[Records from a data source]
──────────────────────────────
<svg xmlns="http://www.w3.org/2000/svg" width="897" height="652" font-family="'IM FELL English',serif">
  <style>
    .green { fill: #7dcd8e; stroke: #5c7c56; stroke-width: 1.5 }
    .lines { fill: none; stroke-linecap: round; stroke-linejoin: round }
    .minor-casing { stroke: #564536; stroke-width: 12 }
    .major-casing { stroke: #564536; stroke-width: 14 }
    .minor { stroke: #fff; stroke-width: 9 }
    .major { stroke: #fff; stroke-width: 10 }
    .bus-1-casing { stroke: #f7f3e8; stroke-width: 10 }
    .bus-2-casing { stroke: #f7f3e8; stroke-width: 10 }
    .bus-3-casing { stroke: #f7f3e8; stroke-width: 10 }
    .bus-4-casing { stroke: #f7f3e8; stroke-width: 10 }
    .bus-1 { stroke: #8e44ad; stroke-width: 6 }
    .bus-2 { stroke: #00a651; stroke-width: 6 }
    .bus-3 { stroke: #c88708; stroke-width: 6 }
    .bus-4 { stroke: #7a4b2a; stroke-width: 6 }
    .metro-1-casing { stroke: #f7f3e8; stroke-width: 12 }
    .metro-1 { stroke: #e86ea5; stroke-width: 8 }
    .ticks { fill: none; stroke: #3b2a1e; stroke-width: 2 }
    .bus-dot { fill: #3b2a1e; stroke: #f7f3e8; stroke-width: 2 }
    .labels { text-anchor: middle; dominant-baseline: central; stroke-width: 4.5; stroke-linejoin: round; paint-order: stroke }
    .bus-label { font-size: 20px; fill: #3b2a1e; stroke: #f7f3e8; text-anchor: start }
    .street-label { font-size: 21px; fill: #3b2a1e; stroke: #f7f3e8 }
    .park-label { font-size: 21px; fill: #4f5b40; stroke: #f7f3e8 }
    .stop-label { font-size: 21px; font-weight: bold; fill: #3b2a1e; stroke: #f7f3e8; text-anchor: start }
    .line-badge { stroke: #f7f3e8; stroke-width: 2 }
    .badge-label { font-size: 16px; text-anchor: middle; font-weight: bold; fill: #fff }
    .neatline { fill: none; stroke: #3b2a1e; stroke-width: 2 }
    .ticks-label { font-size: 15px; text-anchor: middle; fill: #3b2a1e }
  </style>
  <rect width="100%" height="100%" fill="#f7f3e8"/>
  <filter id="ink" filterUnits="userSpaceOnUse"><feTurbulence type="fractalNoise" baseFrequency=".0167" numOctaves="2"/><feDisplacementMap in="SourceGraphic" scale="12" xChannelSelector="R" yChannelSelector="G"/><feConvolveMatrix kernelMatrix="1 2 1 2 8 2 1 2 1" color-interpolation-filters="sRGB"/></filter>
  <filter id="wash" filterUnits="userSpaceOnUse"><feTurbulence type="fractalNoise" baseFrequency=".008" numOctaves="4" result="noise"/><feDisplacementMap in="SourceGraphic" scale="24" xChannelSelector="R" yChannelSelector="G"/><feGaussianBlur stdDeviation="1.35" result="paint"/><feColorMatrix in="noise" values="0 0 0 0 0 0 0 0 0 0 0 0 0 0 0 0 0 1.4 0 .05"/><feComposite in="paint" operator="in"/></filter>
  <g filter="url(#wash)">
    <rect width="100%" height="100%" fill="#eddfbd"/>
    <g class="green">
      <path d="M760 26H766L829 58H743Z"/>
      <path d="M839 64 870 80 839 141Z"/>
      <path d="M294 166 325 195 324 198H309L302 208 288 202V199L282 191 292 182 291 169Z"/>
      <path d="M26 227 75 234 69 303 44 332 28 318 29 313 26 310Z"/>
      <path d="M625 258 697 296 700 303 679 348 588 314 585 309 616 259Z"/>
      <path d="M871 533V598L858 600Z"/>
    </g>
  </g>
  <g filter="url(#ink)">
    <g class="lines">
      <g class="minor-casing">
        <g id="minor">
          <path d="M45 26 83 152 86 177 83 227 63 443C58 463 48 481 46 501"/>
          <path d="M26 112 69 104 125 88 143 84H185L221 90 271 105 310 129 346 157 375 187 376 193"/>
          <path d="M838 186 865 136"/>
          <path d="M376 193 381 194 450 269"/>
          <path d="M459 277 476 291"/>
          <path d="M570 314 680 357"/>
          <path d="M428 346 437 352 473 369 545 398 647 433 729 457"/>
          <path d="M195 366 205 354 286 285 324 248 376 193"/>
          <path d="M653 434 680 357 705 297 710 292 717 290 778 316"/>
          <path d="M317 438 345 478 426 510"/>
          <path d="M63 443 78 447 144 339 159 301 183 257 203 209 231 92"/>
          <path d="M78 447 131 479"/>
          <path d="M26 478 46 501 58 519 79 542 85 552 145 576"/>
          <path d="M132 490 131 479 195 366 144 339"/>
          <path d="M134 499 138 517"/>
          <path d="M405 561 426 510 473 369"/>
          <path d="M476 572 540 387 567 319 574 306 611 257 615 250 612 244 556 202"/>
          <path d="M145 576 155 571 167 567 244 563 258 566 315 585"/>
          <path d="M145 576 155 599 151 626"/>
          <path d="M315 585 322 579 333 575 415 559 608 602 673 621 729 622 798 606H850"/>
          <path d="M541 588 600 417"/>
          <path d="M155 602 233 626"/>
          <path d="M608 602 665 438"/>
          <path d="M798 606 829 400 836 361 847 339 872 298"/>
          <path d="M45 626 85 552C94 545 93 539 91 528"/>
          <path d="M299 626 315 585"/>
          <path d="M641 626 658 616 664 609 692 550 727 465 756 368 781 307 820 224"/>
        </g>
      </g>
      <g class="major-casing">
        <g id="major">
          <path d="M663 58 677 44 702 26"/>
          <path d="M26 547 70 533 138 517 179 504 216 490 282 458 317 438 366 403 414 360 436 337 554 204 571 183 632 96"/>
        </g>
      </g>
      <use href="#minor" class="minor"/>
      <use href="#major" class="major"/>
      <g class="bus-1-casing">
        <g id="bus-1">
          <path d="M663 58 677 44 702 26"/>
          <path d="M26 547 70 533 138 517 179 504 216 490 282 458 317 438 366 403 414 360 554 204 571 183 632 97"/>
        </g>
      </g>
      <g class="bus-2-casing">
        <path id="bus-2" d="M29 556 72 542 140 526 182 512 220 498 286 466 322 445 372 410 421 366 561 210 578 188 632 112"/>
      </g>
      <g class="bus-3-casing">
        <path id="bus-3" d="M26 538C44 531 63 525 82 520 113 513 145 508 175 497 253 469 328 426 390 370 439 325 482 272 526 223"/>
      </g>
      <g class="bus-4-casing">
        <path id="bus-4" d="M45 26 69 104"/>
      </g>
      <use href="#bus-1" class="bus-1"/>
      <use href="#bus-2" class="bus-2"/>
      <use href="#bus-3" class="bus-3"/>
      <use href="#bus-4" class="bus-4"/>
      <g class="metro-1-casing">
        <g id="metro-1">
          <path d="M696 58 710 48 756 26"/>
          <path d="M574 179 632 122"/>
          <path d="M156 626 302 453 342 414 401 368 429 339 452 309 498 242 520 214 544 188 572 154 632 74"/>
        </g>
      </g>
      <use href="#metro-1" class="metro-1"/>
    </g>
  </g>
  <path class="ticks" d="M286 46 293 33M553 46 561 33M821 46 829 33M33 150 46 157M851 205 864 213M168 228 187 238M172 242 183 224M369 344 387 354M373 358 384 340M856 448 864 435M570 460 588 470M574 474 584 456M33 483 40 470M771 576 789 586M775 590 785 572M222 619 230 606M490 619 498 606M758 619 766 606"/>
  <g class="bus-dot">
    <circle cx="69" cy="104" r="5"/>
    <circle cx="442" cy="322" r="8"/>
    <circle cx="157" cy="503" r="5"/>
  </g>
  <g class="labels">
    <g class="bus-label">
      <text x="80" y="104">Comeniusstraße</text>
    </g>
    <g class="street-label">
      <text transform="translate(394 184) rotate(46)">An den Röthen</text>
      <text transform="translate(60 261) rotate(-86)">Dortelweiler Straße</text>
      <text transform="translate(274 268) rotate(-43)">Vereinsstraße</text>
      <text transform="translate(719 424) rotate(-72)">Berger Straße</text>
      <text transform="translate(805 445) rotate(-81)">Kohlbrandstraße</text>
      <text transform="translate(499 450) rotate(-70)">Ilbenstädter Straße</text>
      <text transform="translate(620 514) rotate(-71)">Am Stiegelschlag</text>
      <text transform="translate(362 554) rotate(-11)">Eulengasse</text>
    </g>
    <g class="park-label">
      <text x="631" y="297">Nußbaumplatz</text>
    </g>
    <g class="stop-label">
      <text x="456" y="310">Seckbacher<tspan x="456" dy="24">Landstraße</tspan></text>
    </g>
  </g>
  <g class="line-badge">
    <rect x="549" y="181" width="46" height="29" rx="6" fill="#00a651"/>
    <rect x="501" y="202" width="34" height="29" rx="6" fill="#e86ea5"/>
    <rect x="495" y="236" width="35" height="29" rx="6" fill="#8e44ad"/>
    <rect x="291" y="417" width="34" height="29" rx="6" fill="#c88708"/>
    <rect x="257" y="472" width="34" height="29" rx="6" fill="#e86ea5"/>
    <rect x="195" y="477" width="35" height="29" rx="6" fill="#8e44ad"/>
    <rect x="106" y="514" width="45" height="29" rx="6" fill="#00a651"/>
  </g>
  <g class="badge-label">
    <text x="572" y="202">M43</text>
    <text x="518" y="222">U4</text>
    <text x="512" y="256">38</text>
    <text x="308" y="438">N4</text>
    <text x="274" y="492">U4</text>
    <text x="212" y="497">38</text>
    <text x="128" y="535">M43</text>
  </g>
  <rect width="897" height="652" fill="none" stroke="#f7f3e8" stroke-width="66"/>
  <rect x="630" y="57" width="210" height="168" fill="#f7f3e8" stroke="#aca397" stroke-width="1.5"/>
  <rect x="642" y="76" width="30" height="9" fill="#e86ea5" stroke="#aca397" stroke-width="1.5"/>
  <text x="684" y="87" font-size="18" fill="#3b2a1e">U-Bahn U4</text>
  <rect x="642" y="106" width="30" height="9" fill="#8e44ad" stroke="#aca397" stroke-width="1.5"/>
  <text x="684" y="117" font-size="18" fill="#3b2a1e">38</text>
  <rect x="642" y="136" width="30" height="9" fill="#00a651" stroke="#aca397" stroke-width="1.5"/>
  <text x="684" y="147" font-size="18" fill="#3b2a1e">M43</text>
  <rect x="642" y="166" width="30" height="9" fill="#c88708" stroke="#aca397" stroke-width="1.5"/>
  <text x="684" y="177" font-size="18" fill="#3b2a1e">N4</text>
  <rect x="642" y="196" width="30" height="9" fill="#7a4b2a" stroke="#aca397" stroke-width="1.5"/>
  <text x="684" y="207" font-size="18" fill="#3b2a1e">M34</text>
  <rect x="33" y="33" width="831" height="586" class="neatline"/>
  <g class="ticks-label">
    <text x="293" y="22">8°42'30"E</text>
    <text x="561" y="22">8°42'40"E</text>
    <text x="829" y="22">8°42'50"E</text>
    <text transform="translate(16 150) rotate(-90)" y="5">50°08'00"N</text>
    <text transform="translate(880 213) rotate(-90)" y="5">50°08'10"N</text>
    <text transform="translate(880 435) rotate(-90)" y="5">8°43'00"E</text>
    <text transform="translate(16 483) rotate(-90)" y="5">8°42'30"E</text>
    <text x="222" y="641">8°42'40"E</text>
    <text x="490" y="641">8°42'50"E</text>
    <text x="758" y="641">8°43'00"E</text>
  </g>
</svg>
──────────────────────────────
# Your instructions:
When a line of the records holds the word "filter", copy that line.

# Answer area:
  <filter id="ink" filterUnits="userSpaceOnUse"><feTurbulence type="fractalNoise" baseFrequency=".0167" numOctaves="2"/><feDisplacementMap in="SourceGraphic" scale="12" xChannelSelector="R" yChannelSelector="G"/><feConvolveMatrix kernelMatrix="1 2 1 2 8 2 1 2 1" color-interpolation-filters="sRGB"/></filter>
  <filter id="wash" filterUnits="userSpaceOnUse"><feTurbulence type="fractalNoise" baseFrequency=".008" numOctaves="4" result="noise"/><feDisplacementMap in="SourceGraphic" scale="24" xChannelSelector="R" yChannelSelector="G"/><feGaussianBlur stdDeviation="1.35" result="paint"/><feColorMatrix in="noise" values="0 0 0 0 0 0 0 0 0 0 0 0 0 0 0 0 0 1.4 0 .05"/><feComposite in="paint" operator="in"/></filter>
  <g filter="url(#wash)">
  <g filter="url(#ink)">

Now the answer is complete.